In 1990, Greenberg was appointed by Zhu Rongji, then mayor of Shanghai, as the first chairman of the International Business Leaders' Advisory Council, a think tank set up under the mayor’s office. Greenberg is the only person to have served in that capacity for two terms.

In 2011, Starr was invited by the Shanghai government to become a shareholder of Dazhong Insurance and participate in reforms of the state-owned company. Greenberg flew to Shanghai several times to monitor the development of the joint venture.

In 2014, the Starr Foundation sponsored a program between the New York Philharmonic and the Shanghai Orchestra Academy, contributing to exchanges of international cultural arts.

The next year, with Greenberg’s support, Starr joined hands with Shanghai Education Commission to launch a “red cap” program to promote safety education in schools and public awareness of traffic safety.

Greenberg was granted Shanghai honorary citizenship in 1997. He was appointed a senior economic advisor to Beijing in 1994 and awarded the China Reform Friendship Medal in 2018.

Expatriates part of Shanghai's development for decades
Wang Rongjiang / SHINE

Maurice Greenberg, then chairman and chief executive of American International Group, was granted Shanghai honorary citizenship in 1997.

Linda Tsao Yang

Linda Tsao Yang, 93, was born in Shanghai and went on to an illustrious career in United States banking. She was awarded honorary citizenship in 2016 for her work in the cleanup of Suzhou Creek and for her efforts in promoting friendly relations between Shanghai and California.
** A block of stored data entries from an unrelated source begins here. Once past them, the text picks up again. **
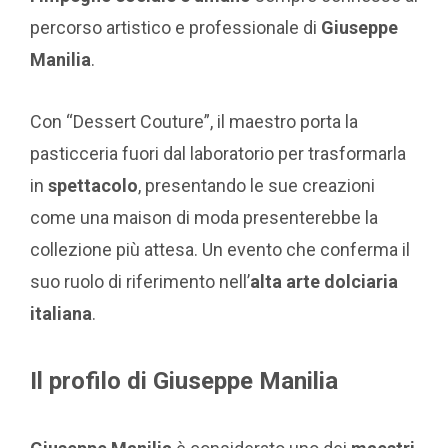
percorso artistico e professionale di
Giuseppe
Manilia
.
Con “Dessert Couture”, il maestro porta la
pasticceria fuori dal laboratorio per trasformarla
in
spettacolo
, presentando le sue creazioni
come una maison di moda presenterebbe la
collezione più attesa. Un evento che conferma il
suo ruolo di riferimento nell’
alta arte dolciaria
italiana
.
Il profilo di Giuseppe Manilia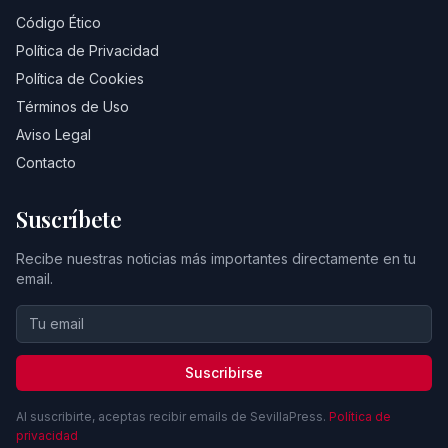
Código Ético
Política de Privacidad
Política de Cookies
Términos de Uso
Aviso Legal
Contacto
Suscríbete
Recibe nuestras noticias más importantes directamente en tu
email.
Suscribirse
Al suscribirte, aceptas recibir emails de SevillaPress.
Política de
privacidad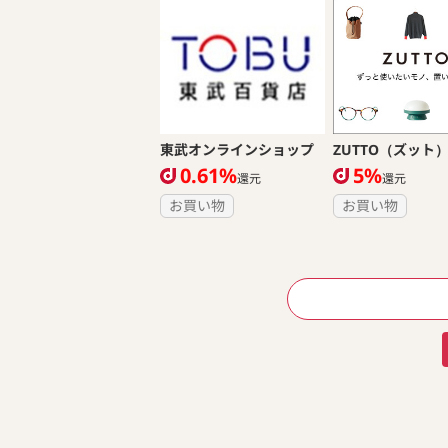
東武オンラインショップ
ZUTTO（ズット
0.61%
5%
還元
還元
お買い物
お買い物
ページ送り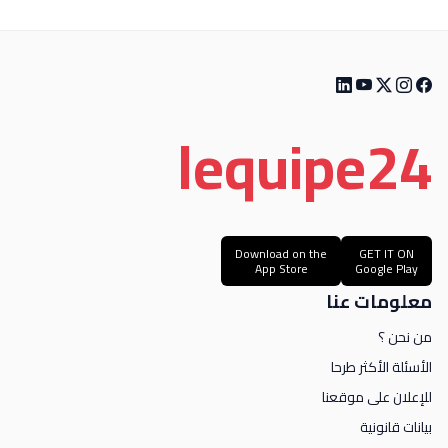
le
quipe
24
Download on the
GET IT ON
App Store
Google Play
معلومات عنا
من نحن ؟
الأسئلة الأكثر طرحا
للإعلان على موقعنا
بيانات قانونية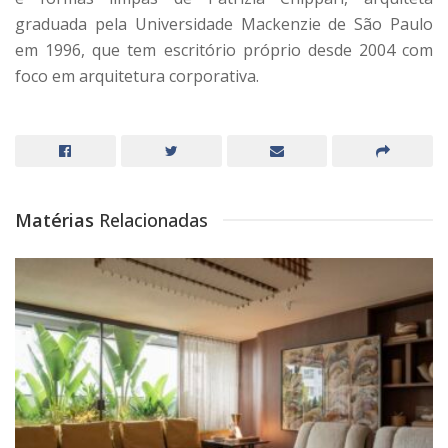
graduada pela Universidade Mackenzie de São Paulo
em 1996, que tem escritório próprio desde 2004 com
foco em arquitetura corporativa.
Matérias
Relacionadas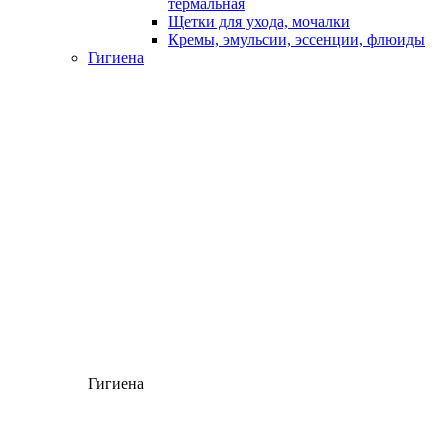
термальная
Щетки для ухода, мочалки
Кремы, эмульсии, эссенции, флюиды
Гигиена
Гигиена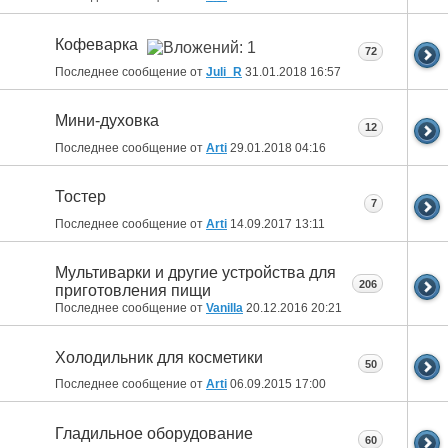
Кофеварка
72
Последнее сообщение от
Juli_R
31.01.2018
16:57
Мини-духовка
12
Последнее сообщение от
Arti
29.01.2018
04:16
Тостер
7
Последнее сообщение от
Arti
14.09.2017
13:11
Мультиварки и другие устройства для
206
приготовления пищи
Последнее сообщение от
Vanilla
20.12.2016
20:21
Холодильник для косметики
50
Последнее сообщение от
Arti
06.09.2015
17:00
Гладильное оборудование
60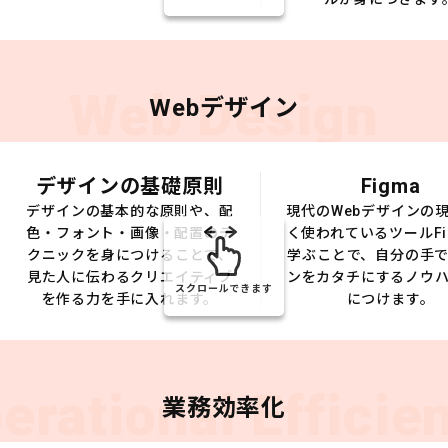
Web Design
Webデザイン
デザインの基礎原則
Figma
デザインの基本的な原則や、配
現代のWebデザインの
色・フォント・画像・配置のテ
く使われているツールFi
クニックを身につけることで、
学ぶことで、自分の手
見た人に伝わるクリエイティブ
ンをカタチにするノウ
スクロールできます
を作る力を手に入れます。
につけます。
erational Efficie
業務効率化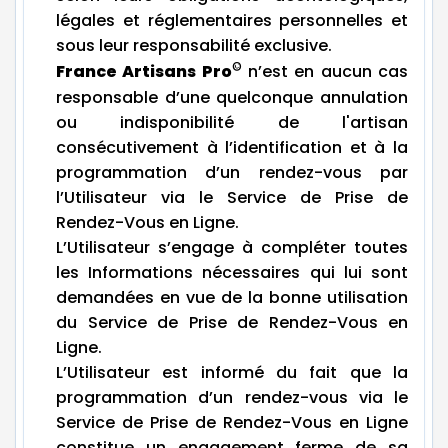
légales et réglementaires personnelles et
sous leur responsabilité exclusive.
©
France Artisans Pro
n’est en aucun cas
responsable d’une quelconque annulation
ou indisponibilité de l'artisan
consécutivement à l’identification et à la
programmation d’un rendez-vous par
l’Utilisateur via le Service de Prise de
Rendez-Vous en Ligne.
L’Utilisateur s’engage à compléter toutes
les Informations nécessaires qui lui sont
demandées en vue de la bonne utilisation
du Service de Prise de Rendez-Vous en
Ligne.
L’Utilisateur est informé du fait que la
programmation d’un rendez-vous via le
Service de Prise de Rendez-Vous en Ligne
constitue un engagement ferme de sa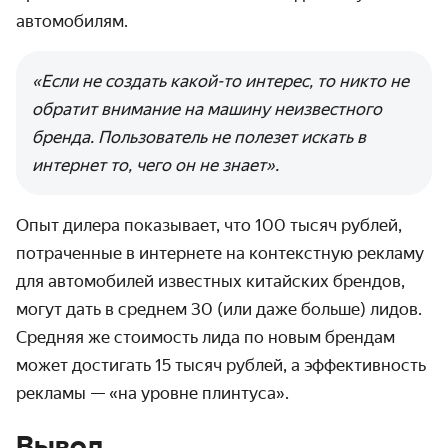
автомобилям.
«Если не создать какой-то интерес, то никто не
обратит внимание на машину неизвестного
бренда. Пользователь не полезет искать в
интернет то, чего он не знает».
Опыт дилера показывает, что 100 тысяч рублей,
потраченные в интернете на контекстную рекламу
для автомобилей известных китайских брендов,
могут дать в среднем 30 (или даже больше) лидов.
Средняя же стоимость лида по новым брендам
может достигать 15 тысяч рублей, а эффективность
рекламы — «на уровне плинтуса».
Вывод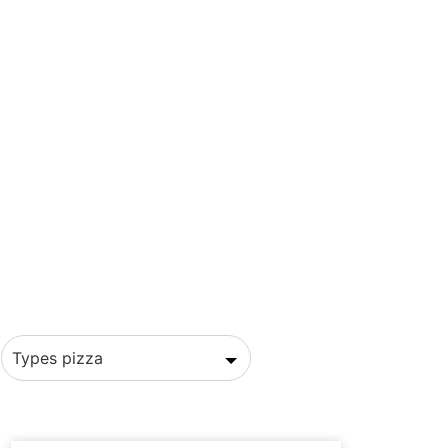
Types pizza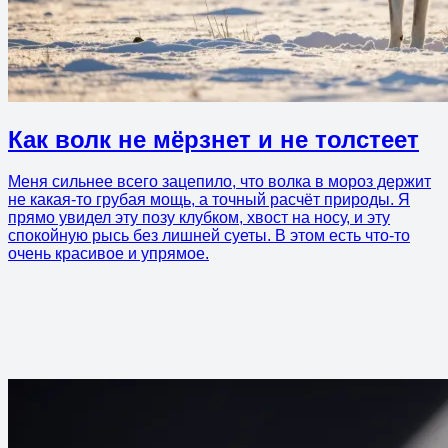
Как волк не мёрзнет и не толстеет
Меня сильнее всего зацепило, что волка в мороз держит
не какая-то грубая мощь, а точный расчёт природы. Я
прямо увидел эту позу клубком, хвост на носу, и эту
спокойную рысь без лишней суеты. В этом есть что-то
очень красивое и упрямое.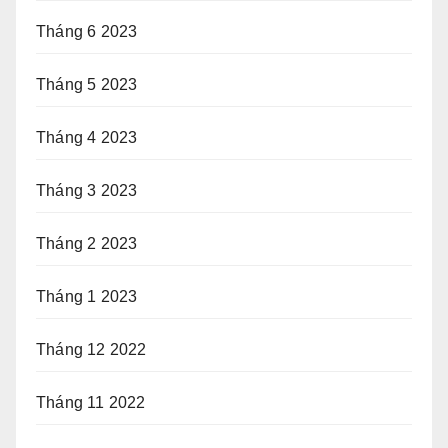
Tháng 6 2023
Tháng 5 2023
Tháng 4 2023
Tháng 3 2023
Tháng 2 2023
Tháng 1 2023
Tháng 12 2022
Tháng 11 2022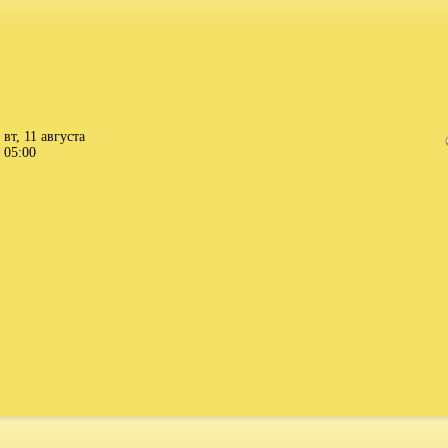
вт, 11 августа
05:00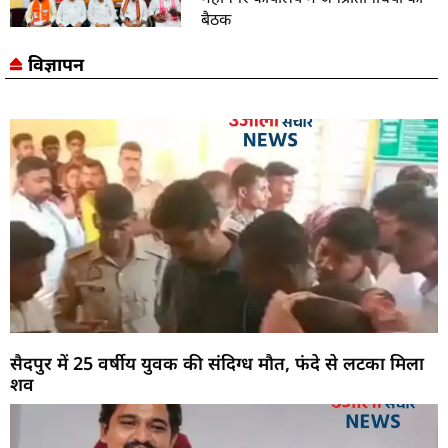
बैठक
विज्ञापन
सैदपुर में 25 वर्षीय युवक की संदिग्ध मौत, फंदे से लटका मिला
शव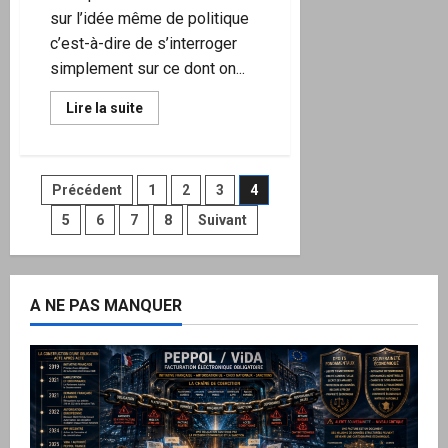
sur l’idée même de politique
c’est-à-dire de s’interroger
simplement sur ce dont on...
En
Lire la suite
savoir
plus
sur
La
« post-
Pagination
Précédent
1
2
3
4
vérité »
ou
l’avènement
5
6
7
8
Suivant
des
de
l’ère
du
publications
non-
sens
!
A NE PAS MANQUER
L’État,
la
Nation
et
la
République…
“I could not help shedding tears of joy and gratitude when I heard that the government and people of my birthplace were giving me such a high honor, 70 years after I left the city to study and then live in the US,” said Yang, chairwoman emeritus of the Hong Kong-based Asian Corporate Governance Association.

She left Shanghai in 1946 to study banking and international finance at Columbia University in New York. After graduation, she stayed and worked in banking in the US.

When she returned to Shanghai in the mid-1980s and early 1990s, she visited Suzhou Creek and saw a downtown waterway that was smelly and choked by garbage and waste.

Yang was named US ambassador and executive director of the board of the Asian Development Bank in Manila from 1993 to 1999. During her tenure, she helped arrange US$300 million in funding for the Suzhou Creek environmental treatment project.

Yang called it an important undertaking because of the positive impact it would have on millions of people in Shanghai.

Suzhou Creek today wends through a hub of culture-related studios and businesses, with museums and greenbelts.

In addition to her duties as a banker, Yang is a long-time member and a former director of the Committee of 100, which is dedicated to promoting relations between the US and China.

She is a frequent speaker on matters related to the economic and social development of China and has promoted closer ties between public and private sectors to boost international finance and trade.

Expatriates part of Shanghai's development for decades
Wang Rongjiang / SHINE

Linda Tsao Yang was born in Shanghai and awarded honorary citizenship in 2016, 70 years after she left the city to study and then live in the US.